Noah Smith had a great post yesterday about becoming a Bayesian Superhero. Because I am an inveterate nitpicker and a routine abandoner of my commitment to Spreadsheets Anonymous, I want to dig into the math behind his example. In this case, it actually matters quite a bit, because the math in this case mutes the power of the example somewhat:
But nevertheless, every moment contains some probability of death for a non-superman. So every moment that passes, evidence piles up in support of the proposition that you are a Bayesian superman. The pile will probably never amount to very much, but it will always grow, until you die.
The thing is that ‘the pile will probably never amount to very much.’ Here are the Social Security’s life tables
. I am a 27-year-old-male, so my probably of dying (without adding in any other life expectancy modifying factors) is just 0.001362; as odds, that’s 1 in 734. That means Bayes’ Rule is not going to make very much of my not dying as evidence. Just to put it as starkly as possible, if I believed right now that there was a 48% prior probability of my being an invincible superhero, living to 40 (ceteris paribus) would be still be insufficient to push the posterior over 50%.
What does that mean? To ever believe you are a superhero through Bayesian inference, at least one of two things have to be the case:
1) You have to have a very large prior – essentially, superderp.
2) You have to do survive things that drastically increase your odds of dying.

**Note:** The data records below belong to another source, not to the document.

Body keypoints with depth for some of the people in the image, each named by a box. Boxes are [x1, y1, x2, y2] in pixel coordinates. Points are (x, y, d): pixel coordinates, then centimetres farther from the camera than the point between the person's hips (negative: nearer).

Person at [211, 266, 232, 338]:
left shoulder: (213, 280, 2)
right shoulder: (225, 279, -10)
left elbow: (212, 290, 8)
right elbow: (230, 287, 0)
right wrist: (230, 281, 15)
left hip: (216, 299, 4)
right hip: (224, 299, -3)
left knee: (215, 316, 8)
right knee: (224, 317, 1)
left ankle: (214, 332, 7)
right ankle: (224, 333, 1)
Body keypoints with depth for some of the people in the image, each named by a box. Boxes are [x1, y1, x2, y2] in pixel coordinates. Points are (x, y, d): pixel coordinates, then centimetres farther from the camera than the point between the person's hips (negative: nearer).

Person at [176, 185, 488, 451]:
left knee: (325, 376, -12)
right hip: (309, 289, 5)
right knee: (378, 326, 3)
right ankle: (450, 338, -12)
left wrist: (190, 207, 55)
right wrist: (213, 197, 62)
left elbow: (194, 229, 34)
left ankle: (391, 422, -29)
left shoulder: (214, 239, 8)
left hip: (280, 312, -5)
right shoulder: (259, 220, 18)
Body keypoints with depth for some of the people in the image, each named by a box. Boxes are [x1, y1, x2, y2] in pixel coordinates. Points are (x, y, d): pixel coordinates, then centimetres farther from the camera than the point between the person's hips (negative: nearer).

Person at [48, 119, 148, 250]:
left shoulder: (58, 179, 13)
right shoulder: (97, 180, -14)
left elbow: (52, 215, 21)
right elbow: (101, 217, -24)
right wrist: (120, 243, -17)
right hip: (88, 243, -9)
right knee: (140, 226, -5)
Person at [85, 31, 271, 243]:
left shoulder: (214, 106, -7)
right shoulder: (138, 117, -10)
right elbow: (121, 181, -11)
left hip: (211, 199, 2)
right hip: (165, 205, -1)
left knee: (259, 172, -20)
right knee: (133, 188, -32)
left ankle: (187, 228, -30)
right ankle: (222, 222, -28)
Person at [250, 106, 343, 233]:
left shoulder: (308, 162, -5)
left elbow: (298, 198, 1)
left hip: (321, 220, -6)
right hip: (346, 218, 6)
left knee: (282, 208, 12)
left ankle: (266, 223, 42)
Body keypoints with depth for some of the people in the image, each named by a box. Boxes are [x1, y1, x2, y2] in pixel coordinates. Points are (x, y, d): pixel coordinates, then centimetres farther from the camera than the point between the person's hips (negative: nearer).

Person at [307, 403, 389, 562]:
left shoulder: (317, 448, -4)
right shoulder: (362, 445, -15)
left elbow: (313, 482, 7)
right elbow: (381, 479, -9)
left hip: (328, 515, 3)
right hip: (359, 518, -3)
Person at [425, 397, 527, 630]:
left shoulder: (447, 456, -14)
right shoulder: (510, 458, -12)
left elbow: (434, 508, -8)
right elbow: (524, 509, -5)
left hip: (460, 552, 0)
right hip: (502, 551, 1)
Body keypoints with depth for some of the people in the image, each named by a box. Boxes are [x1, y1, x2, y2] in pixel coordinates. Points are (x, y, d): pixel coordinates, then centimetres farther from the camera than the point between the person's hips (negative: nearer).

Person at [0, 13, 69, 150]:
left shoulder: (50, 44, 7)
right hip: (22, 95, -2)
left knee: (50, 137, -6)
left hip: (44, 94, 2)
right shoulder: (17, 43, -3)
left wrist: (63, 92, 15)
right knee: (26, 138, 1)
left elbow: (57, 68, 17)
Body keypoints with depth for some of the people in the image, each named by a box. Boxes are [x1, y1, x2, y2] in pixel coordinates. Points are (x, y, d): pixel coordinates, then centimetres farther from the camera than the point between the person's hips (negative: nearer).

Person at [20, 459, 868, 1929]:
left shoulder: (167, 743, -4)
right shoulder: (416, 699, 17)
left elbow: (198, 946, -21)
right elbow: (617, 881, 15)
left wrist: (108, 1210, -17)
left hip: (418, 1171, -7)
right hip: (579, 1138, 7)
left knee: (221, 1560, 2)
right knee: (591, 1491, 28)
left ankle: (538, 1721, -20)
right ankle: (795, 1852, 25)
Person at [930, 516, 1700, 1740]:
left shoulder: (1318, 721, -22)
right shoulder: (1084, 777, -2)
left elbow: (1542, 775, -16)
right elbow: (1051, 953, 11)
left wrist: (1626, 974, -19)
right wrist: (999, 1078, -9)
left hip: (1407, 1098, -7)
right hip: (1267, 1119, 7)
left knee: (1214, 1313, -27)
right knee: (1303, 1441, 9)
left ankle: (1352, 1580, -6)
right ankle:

The first thing, I think, is what Noah was getting at with teenagers; the latter thing is basically the plot of Unbreakable. If you want to generate real evidence for the proposition that you are a superhero, you need to survive some deadly encounters. And even then, you could still just be Boris.
Actually, though, the real meat of Noah’s post is in this aside:
But this gets into a philosophical thing that I’ve never quite understood about statistical inference, Bayesian or otherwise, which is the question of how to choose the set of hypotheses, when the set of possible hypotheses seems infinite.
To which I actually have a good answer! When selecting hypothesis from the infinite, simply go with the existing consensus and try to generate evidence that supports or undermines it at the Bayesian margin. This should actually be the right strategy whether you’re operating under a Popperian or a Kuhnian framework.